◆ **What the task requires**
Copy out each of the following lines word for word, keeping every character and line break unchanged.

Exercise input Block Start

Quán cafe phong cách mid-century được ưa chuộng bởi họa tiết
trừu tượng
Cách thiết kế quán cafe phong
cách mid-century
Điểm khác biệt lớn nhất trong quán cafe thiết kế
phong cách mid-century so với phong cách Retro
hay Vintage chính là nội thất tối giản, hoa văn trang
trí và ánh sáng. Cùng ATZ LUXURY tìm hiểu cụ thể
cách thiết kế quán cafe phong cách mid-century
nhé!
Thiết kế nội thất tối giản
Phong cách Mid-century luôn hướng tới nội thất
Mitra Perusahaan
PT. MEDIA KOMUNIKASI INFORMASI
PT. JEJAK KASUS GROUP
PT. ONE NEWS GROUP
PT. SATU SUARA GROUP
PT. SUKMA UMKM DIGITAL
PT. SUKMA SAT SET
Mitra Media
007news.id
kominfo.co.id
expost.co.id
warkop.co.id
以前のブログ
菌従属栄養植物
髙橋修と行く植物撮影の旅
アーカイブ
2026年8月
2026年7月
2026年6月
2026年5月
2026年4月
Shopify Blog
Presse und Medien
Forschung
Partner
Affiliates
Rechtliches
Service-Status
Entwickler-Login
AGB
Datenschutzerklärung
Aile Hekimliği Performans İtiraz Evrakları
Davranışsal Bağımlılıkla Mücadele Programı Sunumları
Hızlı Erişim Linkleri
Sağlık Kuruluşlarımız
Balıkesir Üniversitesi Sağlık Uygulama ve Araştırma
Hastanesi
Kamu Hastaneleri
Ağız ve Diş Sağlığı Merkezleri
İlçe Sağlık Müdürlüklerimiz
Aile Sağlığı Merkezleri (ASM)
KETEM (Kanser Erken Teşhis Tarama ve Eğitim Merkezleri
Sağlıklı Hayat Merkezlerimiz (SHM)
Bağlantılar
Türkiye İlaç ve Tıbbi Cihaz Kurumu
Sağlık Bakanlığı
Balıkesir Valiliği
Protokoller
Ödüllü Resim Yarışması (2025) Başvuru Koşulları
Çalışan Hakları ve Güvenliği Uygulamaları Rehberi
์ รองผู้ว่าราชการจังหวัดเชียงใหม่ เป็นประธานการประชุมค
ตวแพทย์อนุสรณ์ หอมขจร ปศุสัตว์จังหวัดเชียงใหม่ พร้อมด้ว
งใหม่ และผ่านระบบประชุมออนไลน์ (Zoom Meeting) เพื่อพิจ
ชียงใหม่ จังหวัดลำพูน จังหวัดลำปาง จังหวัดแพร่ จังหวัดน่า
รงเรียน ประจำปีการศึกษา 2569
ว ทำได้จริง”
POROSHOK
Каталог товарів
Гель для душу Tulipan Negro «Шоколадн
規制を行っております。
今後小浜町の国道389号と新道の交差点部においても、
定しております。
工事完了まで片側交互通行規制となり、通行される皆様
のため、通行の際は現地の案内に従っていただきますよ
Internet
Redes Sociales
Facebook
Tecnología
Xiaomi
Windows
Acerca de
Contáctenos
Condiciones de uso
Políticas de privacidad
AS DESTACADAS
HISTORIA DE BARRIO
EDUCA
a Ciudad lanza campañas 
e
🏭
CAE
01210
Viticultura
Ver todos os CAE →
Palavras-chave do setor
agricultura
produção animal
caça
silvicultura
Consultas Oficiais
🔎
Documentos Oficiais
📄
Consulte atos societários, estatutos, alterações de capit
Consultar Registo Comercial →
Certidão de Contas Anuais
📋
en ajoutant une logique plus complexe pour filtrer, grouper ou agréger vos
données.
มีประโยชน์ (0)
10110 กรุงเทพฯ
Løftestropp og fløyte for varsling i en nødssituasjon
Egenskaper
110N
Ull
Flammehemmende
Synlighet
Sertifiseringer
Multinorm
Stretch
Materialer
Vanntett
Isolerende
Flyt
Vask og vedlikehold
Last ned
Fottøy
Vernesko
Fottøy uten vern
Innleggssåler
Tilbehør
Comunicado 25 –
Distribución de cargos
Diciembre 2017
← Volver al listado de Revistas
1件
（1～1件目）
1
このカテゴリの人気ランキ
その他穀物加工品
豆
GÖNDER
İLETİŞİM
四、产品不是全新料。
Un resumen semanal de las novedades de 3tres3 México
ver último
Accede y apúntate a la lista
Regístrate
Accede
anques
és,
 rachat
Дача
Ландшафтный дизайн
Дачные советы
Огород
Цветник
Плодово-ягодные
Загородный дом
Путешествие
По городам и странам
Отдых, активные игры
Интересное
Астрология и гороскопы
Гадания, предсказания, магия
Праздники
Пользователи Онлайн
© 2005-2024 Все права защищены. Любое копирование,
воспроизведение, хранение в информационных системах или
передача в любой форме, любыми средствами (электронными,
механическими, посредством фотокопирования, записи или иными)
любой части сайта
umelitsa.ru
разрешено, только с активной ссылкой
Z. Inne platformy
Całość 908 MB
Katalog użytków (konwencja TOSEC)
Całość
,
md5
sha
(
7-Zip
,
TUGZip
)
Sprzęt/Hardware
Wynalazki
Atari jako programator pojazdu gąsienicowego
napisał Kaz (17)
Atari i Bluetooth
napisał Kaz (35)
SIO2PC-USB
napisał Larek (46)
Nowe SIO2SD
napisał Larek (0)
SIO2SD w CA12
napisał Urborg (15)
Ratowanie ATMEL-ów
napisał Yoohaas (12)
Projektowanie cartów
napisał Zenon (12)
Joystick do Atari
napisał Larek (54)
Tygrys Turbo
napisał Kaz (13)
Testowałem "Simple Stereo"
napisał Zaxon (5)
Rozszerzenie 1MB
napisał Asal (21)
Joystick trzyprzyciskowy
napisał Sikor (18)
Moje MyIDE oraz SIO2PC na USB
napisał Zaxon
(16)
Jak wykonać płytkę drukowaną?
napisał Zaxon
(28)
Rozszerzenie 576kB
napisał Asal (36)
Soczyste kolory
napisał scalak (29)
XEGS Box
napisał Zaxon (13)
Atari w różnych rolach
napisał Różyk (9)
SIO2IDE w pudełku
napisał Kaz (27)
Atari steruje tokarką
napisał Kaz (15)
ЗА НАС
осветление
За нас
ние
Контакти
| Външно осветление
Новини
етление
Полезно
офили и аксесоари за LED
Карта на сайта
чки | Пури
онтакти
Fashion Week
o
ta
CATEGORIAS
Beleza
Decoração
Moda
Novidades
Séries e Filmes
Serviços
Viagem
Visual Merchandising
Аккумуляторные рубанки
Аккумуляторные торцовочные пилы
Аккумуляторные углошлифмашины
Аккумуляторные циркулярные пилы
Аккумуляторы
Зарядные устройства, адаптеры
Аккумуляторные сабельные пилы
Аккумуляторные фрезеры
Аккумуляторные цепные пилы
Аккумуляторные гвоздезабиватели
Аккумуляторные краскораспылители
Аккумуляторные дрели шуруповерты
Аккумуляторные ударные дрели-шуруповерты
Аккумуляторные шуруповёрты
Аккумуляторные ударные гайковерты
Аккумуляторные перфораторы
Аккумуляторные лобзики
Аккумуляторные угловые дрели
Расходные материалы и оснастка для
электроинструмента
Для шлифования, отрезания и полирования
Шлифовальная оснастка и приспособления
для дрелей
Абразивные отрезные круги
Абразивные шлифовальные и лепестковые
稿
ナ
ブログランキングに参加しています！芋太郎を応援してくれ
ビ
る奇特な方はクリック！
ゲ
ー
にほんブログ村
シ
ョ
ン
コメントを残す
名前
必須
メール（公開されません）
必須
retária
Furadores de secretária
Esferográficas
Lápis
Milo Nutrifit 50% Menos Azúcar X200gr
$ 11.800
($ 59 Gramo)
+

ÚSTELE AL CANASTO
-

Exercise input Block End

◆ **Response**
Quán cafe phong cách mid-century được ưa chuộng bởi họa tiết
trừu tượng
Cách thiết kế quán cafe phong
cách mid-century
Điểm khác biệt lớn nhất trong quán cafe thiết kế
phong cách mid-century so với phong cách Retro
hay Vintage chính là nội thất tối giản, hoa văn trang
trí và ánh sáng. Cùng ATZ LUXURY tìm hiểu cụ thể
cách thiết kế quán cafe phong cách mid-century
nhé!
Thiết kế nội thất tối giản
Phong cách Mid-century luôn hướng tới nội thất
Mitra Perusahaan
PT. MEDIA KOMUNIKASI INFORMASI
PT. JEJAK KASUS GROUP
PT. ONE NEWS GROUP
PT. SATU SUARA GROUP
PT. SUKMA UMKM DIGITAL
PT. SUKMA SAT SET
Mitra Media
007news.id
kominfo.co.id
expost.co.id
warkop.co.id
以前のブログ
菌従属栄養植物
髙橋修と行く植物撮影の旅
アーカイブ
2026年8月
2026年7月
2026年6月
2026年5月
2026年4月
Shopify Blog
Presse und Medien
Forschung
Partner
Affiliates
Rechtliches
Service-Status
Entwickler-Login
AGB
Datenschutzerklärung
Aile Hekimliği Performans İtiraz Evrakları
Davranışsal Bağımlılıkla Mücadele Programı Sunumları
Hızlı Erişim Linkleri
Sağlık Kuruluşlarımız
Balıkesir Üniversitesi Sağlık Uygulama ve Araştırma
Hastanesi
Kamu Hastaneleri
Ağız ve Diş Sağlığı Merkezleri
İlçe Sağlık Müdürlüklerimiz
Aile Sağlığı Merkezleri (ASM)
KETEM (Kanser Erken Teşhis Tarama ve Eğitim Merkezleri
Sağlıklı Hayat Merkezlerimiz (SHM)
Bağlantılar
Türkiye İlaç ve Tıbbi Cihaz Kurumu
Sağlık Bakanlığı
Balıkesir Valiliği
Protokoller
Ödüllü Resim Yarışması (2025) Başvuru Koşulları
Çalışan Hakları ve Güvenliği Uygulamaları Rehberi
์ รองผู้ว่าราชการจังหวัดเชียงใหม่ เป็นประธานการประชุมค
ตวแพทย์อนุสรณ์ หอมขจร ปศุสัตว์จังหวัดเชียงใหม่ พร้อมด้ว
งใหม่ และผ่านระบบประชุมออนไลน์ (Zoom Meeting) เพื่อพิจ
ชียงใหม่ จังหวัดลำพูน จังหวัดลำปาง จังหวัดแพร่ จังหวัดน่า
รงเรียน ประจำปีการศึกษา 2569
ว ทำได้จริง”
POROSHOK
Каталог товарів
Гель для душу Tulipan Negro «Шоколадн
規制を行っております。
今後小浜町の国道389号と新道の交差点部においても、
定しております。
工事完了まで片側交互通行規制となり、通行される皆様
のため、通行の際は現地の案内に従っていただきますよ
Internet
Redes Sociales
Facebook
Tecnología
Xiaomi
Windows
Acerca de
Contáctenos
Condiciones de uso
Políticas de privacidad
AS DESTACADAS
HISTORIA DE BARRIO
EDUCA
a Ciudad lanza campañas 
e
🏭
CAE
01210
Viticultura
Ver todos os CAE →
Palavras-chave do setor
agricultura
produção animal
caça
silvicultura
Consultas Oficiais
🔎
Documentos Oficiais
📄
Consulte atos societários, estatutos, alterações de capit
Consultar Registo Comercial →
Certidão de Contas Anuais
📋
en ajoutant une logique plus complexe pour filtrer, grouper ou agréger vos
données.
มีประโยชน์ (0)
10110 กรุงเทพฯ
Løftestropp og fløyte for varsling i en nødssituasjon
Egenskaper
110N
Ull
Flammehemmende
Synlighet
Sertifiseringer
Multinorm
Stretch
Materialer
Vanntett
Isolerende
Flyt
Vask og vedlikehold
Last ned
Fottøy
Vernesko
Fottøy uten vern
Innleggssåler
Tilbehør
Comunicado 25 –
Distribución de cargos
Diciembre 2017
← Volver al listado de Revistas
1件
（1～1件目）
1
このカテゴリの人気ランキ
その他穀物加工品
豆
GÖNDER
İLETİŞİM
四、产品不是全新料。
Un resumen semanal de las novedades de 3tres3 México
ver último
Accede y apúntate a la lista
Regístrate
Accede
anques
és,
 rachat
Дача
Ландшафтный дизайн
Дачные советы
Огород
Цветник
Плодово-ягодные
Загородный дом
Путешествие
По городам и странам
Отдых, активные игры
Интересное
Астрология и гороскопы
Гадания, предсказания, магия
Праздники
Пользователи Онлайн
© 2005-2024 Все права защищены. Любое копирование,
воспроизведение, хранение в информационных системах или
передача в любой форме, любыми средствами (электронными,
механическими, посредством фотокопирования, записи или иными)
любой части сайта
umelitsa.ru
разрешено, только с активной ссылкой
Z. Inne platformy
Całość 908 MB
Katalog użytków (konwencja TOSEC)
Całość
,
md5
sha
(
7-Zip
,
TUGZip
)
Sprzęt/Hardware
Wynalazki
Atari jako programator pojazdu gąsienicowego
napisał Kaz (17)
Atari i Bluetooth
napisał Kaz (35)
SIO2PC-USB
napisał Larek (46)
Nowe SIO2SD
napisał Larek (0)
SIO2SD w CA12
napisał Urborg (15)
Ratowanie ATMEL-ów
napisał Yoohaas (12)
Projektowanie cartów
napisał Zenon (12)
Joystick do Atari
napisał Larek (54)
Tygrys Turbo
napisał Kaz (13)
Testowałem "Simple Stereo"
napisał Zaxon (5)
Rozszerzenie 1MB
napisał Asal (21)
Joystick trzyprzyciskowy
napisał Sikor (18)
Moje MyIDE oraz SIO2PC na USB
napisał Zaxon
(16)
Jak wykonać płytkę drukowaną?
napisał Zaxon
(28)
Rozszerzenie 576kB
napisał Asal (36)
Soczyste kolory
napisał scalak (29)
XEGS Box
napisał Zaxon (13)
Atari w różnych rolach
napisał Różyk (9)
SIO2IDE w pudełku
napisał Kaz (27)
Atari steruje tokarką
napisał Kaz (15)
ЗА НАС
осветление
За нас
ние
Контакти
| Външно осветление
Новини
етление
Полезно
офили и аксесоари за LED
Карта на сайта
чки | Пури
онтакти
Fashion Week
o
ta
CATEGORIAS
Beleza
Decoração
Moda
Novidades
Séries e Filmes
Serviços
Viagem
Visual Merchandising
Аккумуляторные рубанки
Аккумуляторные торцовочные пилы
Аккумуляторные углошлифмашины
Аккумуляторные циркулярные пилы
Аккумуляторы
Зарядные устройства, адаптеры
Аккумуляторные сабельные пилы
Аккумуляторные фрезеры
Аккумуляторные цепные пилы
Аккумуляторные гвоздезабиватели
Аккумуляторные краскораспылители
Аккумуляторные дрели шуруповерты
Аккумуляторные ударные дрели-шуруповерты
Аккумуляторные шуруповёрты
Аккумуляторные ударные гайковерты
Аккумуляторные перфораторы
Аккумуляторные лобзики
Аккумуляторные угловые дрели
Расходные материалы и оснастка для
электроинструмента
Для шлифования, отрезания и полирования
Шлифовальная оснастка и приспособления
для дрелей
Абразивные отрезные круги
Абразивные шлифовальные и лепестковые
稿
ナ
ブログランキングに参加しています！芋太郎を応援してくれ
ビ
る奇特な方はクリック！
ゲ
ー
にほんブログ村
シ
ョ
ン
コメントを残す
名前
必須
メール（公開されません）
必須
retária
Furadores de secretária
Esferográficas
Lápis
Milo Nutrifit 50% Menos Azúcar X200gr
$ 11.800
($ 59 Gramo)
+

ÚSTELE AL CANASTO
-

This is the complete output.